Dentre elas, pode-se destacar que, conforme a revista Agitação nº 56 de março e
abril de 2004: “Se não estivessem estagiando, 35% dos jovens estariam em casa;
27% fazendo cursos e 20% atuando fora da área de interesse”. O que está faltando
na formação prática do aluno?
Estes números revelam, primeiramente, que o estudante desloca o seu foco para
outro tipo de atividade que não a de interesse específico, de acordo com os
objetivos que têm em mente. Nota-se ainda, a possibilidade de o jovem manter-se
ocioso, em 1/3 dos casos, reduzindo assim, as suas chances de exercer na
prática, aquilo que vem aprendendo de forma teórica. E, ainda, neste período de
desenvolvimento, os jovens encontram-se com muita energia e disposição para
oferecer, entretanto, podem ter que reduzir a sua velocidade, pisando no freio
das ações práticas. Estas circunstâncias limitantes podem gerar alguns
sentimentos de frustração, descrédito, impotência, baixa auto-estima etc.
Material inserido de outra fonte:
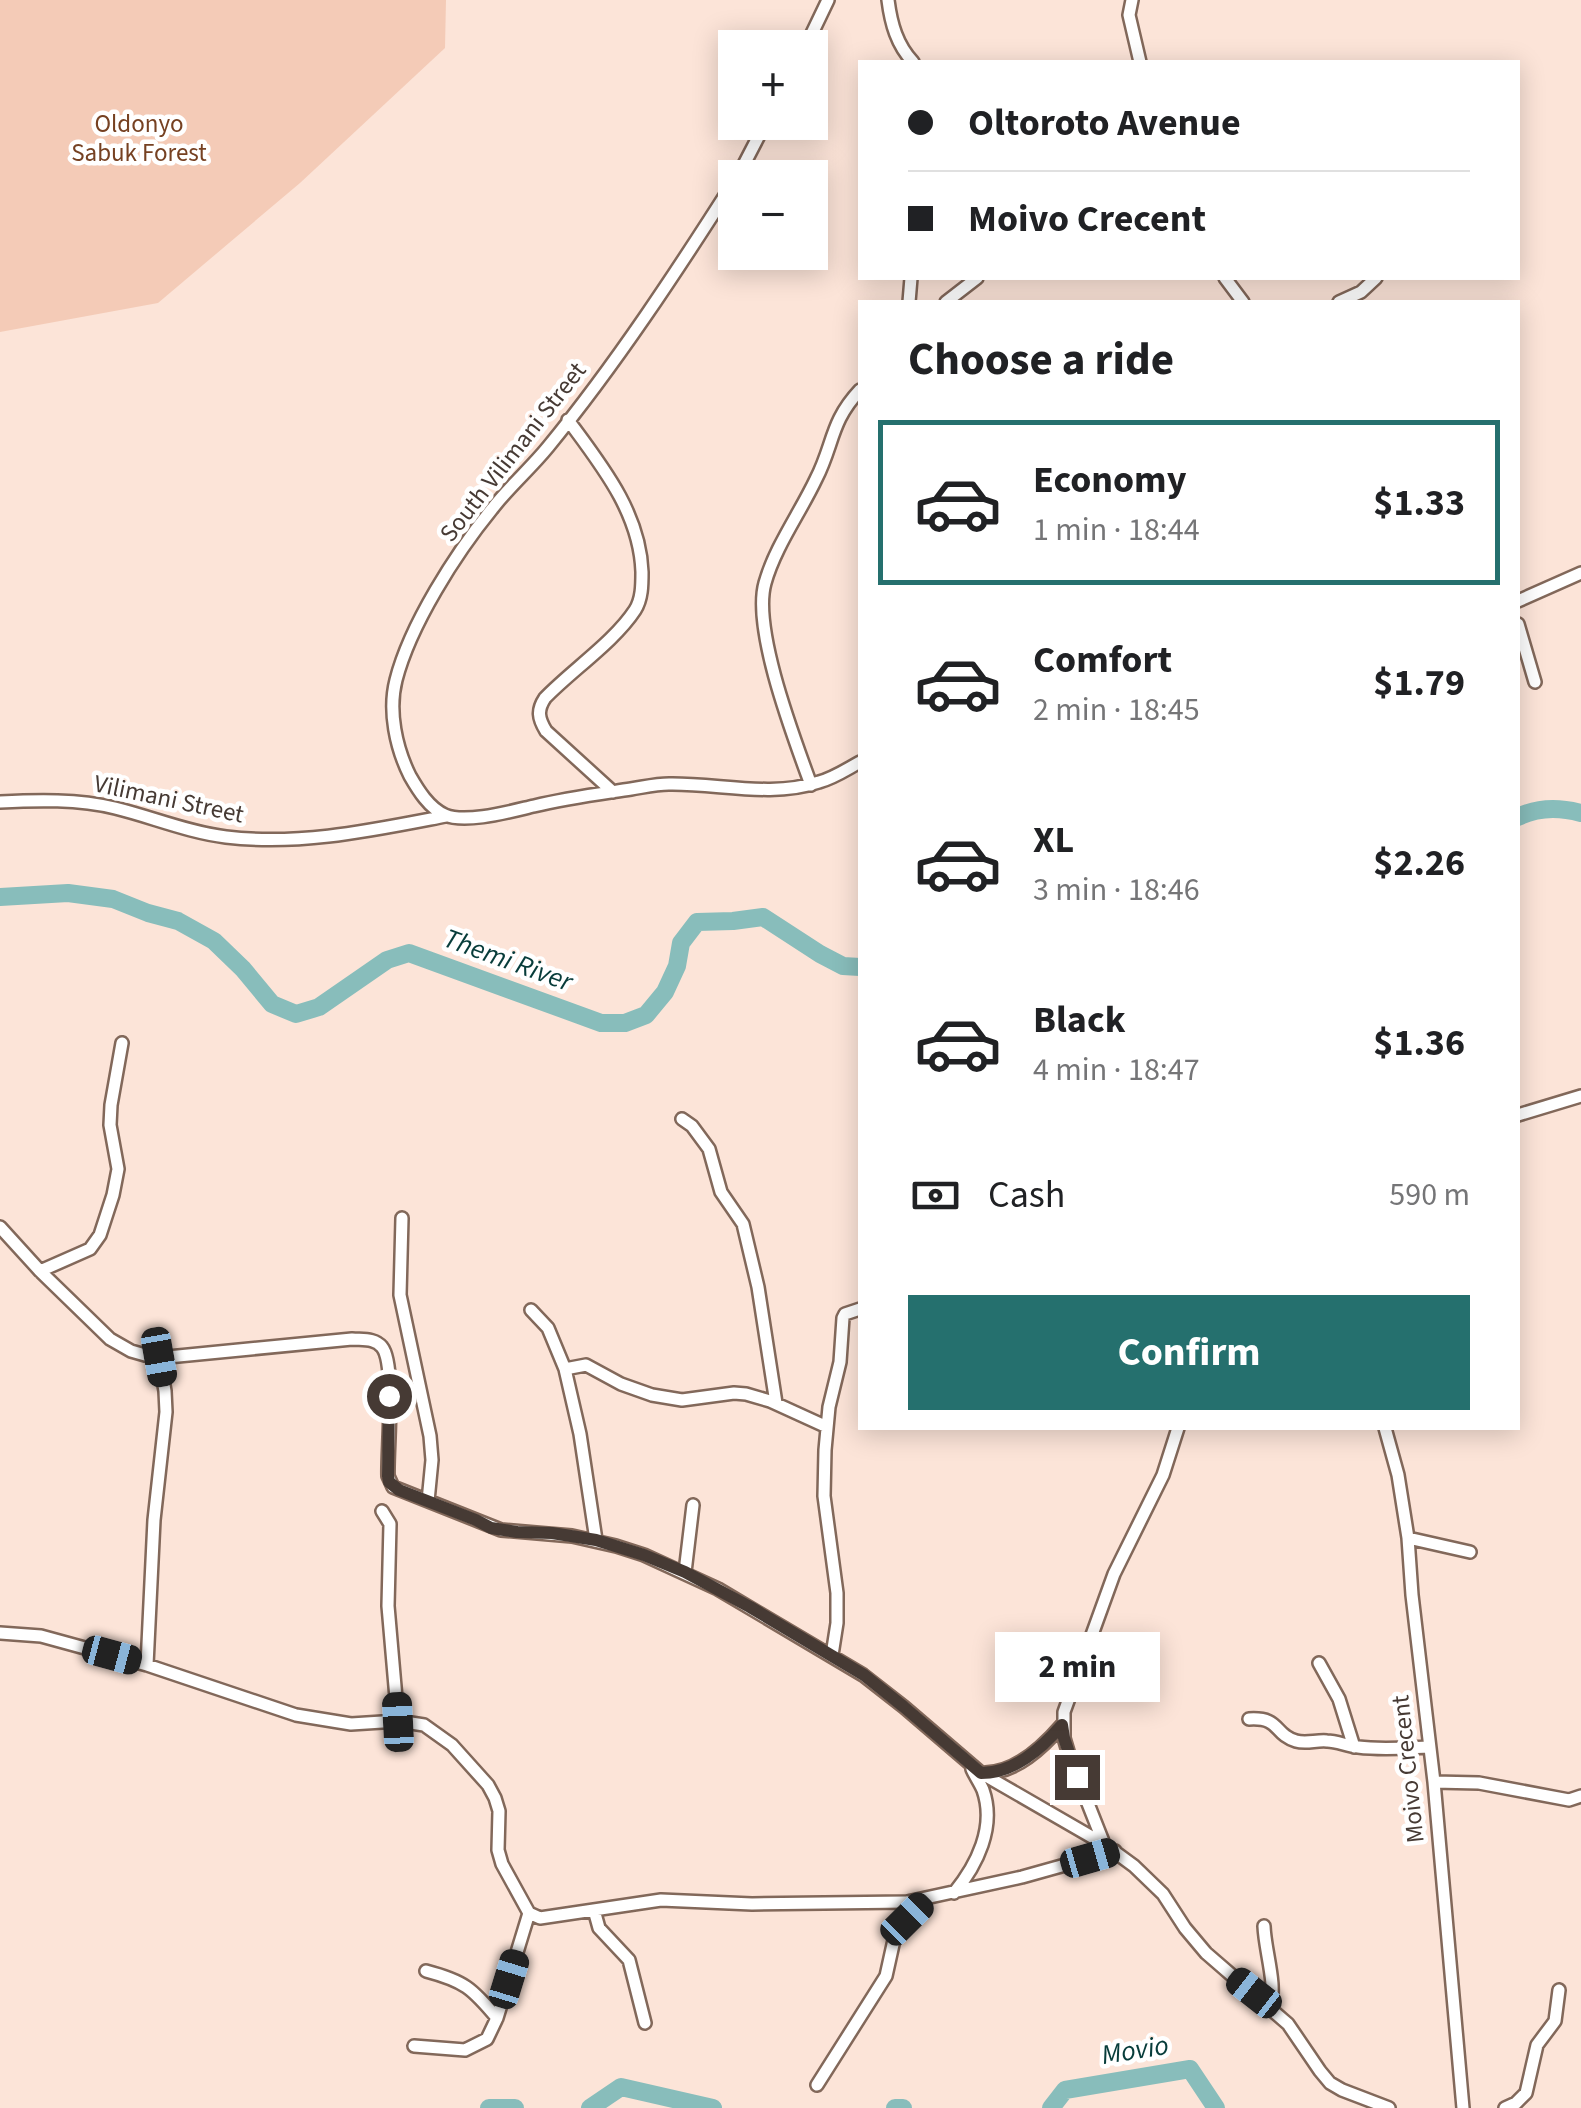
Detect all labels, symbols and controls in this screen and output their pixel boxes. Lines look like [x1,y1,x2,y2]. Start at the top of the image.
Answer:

Podem
também, em alguns casos, servir de provocação, e alavancar uma resposta
contrária: a de superação.
Outros itens a se considerar são o adquirir experiência e aprendizado,
levando 31% dos entrevistados a se identificar com estes objetivos. Outros 17%
indicaram a bolsa-auxílio como uma finalidade em destaque. Entrar no mercado de
trabalho recebeu 16% de interesse dos jovens. A parcela de 10% deveu-se à
vontade de praticar as aulas teóricas. E, por último, com equivalentes 6%, ficou
apontado que ajudar nas despesas financeiras, e cumprir carga horária para a
conclusão do curso, são finalidades a serem perseguidas pelos estudantes
pesquisados.
Percebe-se que boa parte dos estudantes objetiva a experiência e o
aprendizado prático. E, uma parcela almeja entrar no mercado de trabalho,
através de alguma oportunidade. Todavia, resta a outra parte dos estudantes, e
este mesmo mercado, em sua maioria, exige um bom grau de experiência enquanto
requisito para os candidatos a alguma vaga de trabalho. Como administrar e
minimizar este contraste?
É claro que os interesses pessoais de cada jovem encontram-se em questão
neste cenário mercadológico, observando-se a relação ensino-emprego. Aqueles que
buscam com melhor direcionamento e vontade tendem a destacar-se e aumentar as
suas chances de conseguir um trabalho. Então, a sociedade depara-se com um
problema. Não de mercado exatamente, mas de formação e orientação. Crê-se apenas
na carga de informações dadas aos alunos, e avisos que o mercado emite sobre as
suas dificuldades, como elementos capazes de fazer o jovem refletir e tomar
alguma decisão decorrente. No entanto, não são suficientes o conhecimento
adquirido e a visão que se tem acerca do mercado de trabalho.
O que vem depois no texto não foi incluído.